Livestock and Diversified Agriculture
Through its long history, Grove Farm has always encouraged diversified agriculture. Supporting and promoting our local farmers and ranchers increases food security, provides fresh produce, and bolsters our economy. Today, Grove Farm has over 100 leases and licenses with farmers and ranchers. Pasture lands are leased to ranchers who raise high-quality Kauaʻi beef and keep the tradition of the paniolo alive. Areas with high-quality soil and access to water sources have agricultural tenants that grow a plethora of produce from taro, fruits, vegetables, tropical flowers, and sod. Produce from our farmers and ranchers can be found at farmer's markets, grocery stores, and restaurants across the island.
Creative land management is always encouraged. Sometimes a site can be productive in both renewable energy and agriculture. At the Tesla Solar facility and the Koloa Solar Farm, over 250 sheep are used to maintain the vegetation around the solar panels. This creative mixed-use practice is an economic win-win for both the solar facilities and the sheep farmer through shared costs.

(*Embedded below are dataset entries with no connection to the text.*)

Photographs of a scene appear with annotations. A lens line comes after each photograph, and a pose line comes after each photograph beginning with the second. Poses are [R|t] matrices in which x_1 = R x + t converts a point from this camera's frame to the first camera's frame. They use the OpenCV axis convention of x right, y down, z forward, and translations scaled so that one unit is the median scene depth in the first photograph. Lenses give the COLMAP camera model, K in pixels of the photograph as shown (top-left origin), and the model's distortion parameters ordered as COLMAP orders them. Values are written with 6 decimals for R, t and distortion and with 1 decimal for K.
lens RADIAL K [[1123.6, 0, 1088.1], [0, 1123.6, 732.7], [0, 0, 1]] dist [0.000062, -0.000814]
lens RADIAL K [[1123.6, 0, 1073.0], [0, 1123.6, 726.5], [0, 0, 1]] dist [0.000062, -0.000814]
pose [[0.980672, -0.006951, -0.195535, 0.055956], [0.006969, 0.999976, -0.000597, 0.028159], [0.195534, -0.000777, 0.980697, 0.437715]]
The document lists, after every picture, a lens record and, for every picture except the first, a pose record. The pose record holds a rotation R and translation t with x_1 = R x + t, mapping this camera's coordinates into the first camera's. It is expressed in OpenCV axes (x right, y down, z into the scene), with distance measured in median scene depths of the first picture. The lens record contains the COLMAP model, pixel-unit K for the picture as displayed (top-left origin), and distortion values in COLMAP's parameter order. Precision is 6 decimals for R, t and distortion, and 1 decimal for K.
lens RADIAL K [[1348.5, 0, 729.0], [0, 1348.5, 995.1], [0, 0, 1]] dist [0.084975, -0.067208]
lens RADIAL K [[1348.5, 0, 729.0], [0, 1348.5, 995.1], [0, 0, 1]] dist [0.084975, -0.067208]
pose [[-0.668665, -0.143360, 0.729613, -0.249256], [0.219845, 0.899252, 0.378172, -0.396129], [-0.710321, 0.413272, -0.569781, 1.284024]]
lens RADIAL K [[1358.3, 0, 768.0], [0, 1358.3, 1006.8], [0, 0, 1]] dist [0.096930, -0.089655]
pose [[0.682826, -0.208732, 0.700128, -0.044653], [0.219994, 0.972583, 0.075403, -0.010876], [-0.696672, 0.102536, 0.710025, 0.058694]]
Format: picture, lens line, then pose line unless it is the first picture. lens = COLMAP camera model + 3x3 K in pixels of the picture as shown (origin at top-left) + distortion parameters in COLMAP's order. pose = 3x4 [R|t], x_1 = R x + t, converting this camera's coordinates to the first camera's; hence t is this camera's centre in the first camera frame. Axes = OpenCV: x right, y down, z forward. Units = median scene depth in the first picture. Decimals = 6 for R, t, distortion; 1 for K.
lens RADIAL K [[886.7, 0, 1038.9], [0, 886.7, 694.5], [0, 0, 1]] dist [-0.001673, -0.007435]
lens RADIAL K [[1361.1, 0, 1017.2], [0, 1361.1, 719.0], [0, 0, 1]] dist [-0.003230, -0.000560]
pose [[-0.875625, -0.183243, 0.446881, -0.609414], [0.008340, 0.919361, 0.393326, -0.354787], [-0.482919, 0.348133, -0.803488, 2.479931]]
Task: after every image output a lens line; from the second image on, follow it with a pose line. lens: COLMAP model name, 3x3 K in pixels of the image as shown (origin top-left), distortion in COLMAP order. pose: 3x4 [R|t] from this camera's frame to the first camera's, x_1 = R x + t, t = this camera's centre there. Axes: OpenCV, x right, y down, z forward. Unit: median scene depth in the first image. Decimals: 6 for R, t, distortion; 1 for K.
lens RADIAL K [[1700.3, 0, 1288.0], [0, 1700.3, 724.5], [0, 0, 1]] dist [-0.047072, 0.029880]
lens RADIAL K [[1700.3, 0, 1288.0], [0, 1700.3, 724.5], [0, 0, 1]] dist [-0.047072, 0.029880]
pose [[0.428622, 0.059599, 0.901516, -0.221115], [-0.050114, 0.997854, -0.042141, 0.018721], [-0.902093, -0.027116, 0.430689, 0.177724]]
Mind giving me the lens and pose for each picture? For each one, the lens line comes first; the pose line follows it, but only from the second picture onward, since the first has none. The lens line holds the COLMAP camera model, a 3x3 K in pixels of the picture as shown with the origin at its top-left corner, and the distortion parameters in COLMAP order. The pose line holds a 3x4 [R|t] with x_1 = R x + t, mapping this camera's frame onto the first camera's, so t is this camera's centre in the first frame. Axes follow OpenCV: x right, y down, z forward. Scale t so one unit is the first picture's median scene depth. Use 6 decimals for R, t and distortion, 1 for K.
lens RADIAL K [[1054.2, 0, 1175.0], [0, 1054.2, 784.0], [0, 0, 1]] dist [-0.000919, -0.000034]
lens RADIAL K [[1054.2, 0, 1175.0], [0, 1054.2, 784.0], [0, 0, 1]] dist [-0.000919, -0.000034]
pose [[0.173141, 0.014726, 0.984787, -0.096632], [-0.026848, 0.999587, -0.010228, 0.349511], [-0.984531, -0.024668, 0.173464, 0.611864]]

Security & Best Management Practices
To ensure the safety of our lessees, Grove Farm proactively manages its lands via a licensed security firm’s services and a specialized security system for our gates. It is vital that lessees feel safe, and their property is being protected from theft and vandalism. In true Kaua‘i spirit -- working as one big ohana – Grove Farm’s lessees are always vigilant in watching out for each other.
Our lessees are also aware of Grove Farm’s Best Management Practices while on property. The eradication of invasive species, restricting the use of plastics or BPA-containing products, and being mindful of not leaving items that will encourage the proliferation of invasive species, such as feral pigs, are always encouraged.
Realizing the need for invasive animal control to protect agricultural and conservation lands, Grove Farm formed the Animal Control Eradication (ACE) Team. It is made up of hunters and lessees that completed their eradicators’ license training. The ACE Team continues to do an excellent job in curbing the feral pigs on the property.
Grove Farm partners with local ecotourism companies who offer zipline, tubing, skeet shooting, ATV off-roading, bass fishing, and even waterfall rappelling tours that operate in Lihuʻe and Kōloa. Besides providing interesting outdoor activities and learning to their guests, these tours operators stimulate the Kauaʻi economy as they provide jobs to hundreds of residents on the island. Many of these recreational activities allow you to experience some of the most secluded areas of Kaua’i, which are not normally readily accessible.
Movies and Visual Media
With a multitude of truly breathtaking vistas, Grove Farm lands offer a stunning array of backdrops. Grove Farm lands have been used for many feature films as well as countless videos and photo spreads, it's no surprise that Kauaʻi's nickname is "The Garden Isle".
Grove Farm lands have been used in a number of films spanning generations, from "South Pacific" (1957), "Diamond Head" (1962), "The Hawaiians" (1970), “Tropic Thunder” (2007) to the most recent being "Hobbs and Shaw" (2019) and a new Disney release coming soon.
Private Roads and Water Systems
Grove Farm manages former cane haul roads that once supported the sugar industry. Grove Farm maintains roads in Kōloa, Haiku, Lihuʻe, and Hanamā’ulu. One of the most appreciated and utilized private road provides guests vehicular access to Māhāʻulepū beach on the south side of Kaua’i. In times of bad weather, the road often gets damaged and access may be temporarily restricted for safety reasons. Still, Grove Farm maintains this road for public access to Māhāʻulepū beach year round. This access road is open for public access a 7 AM to 6 PM daily.
Other critical infrastructure located on Grove Farm’s property include Department of Water wells, storage tanks, and water transmission lines. Grove Farm also proactively manages six reservoirs along with miles of flumes, ditches, and tunnels. These water resource elements are crucial to the pumping and delivery of potable water, agriculture, ranching, and recreational activities.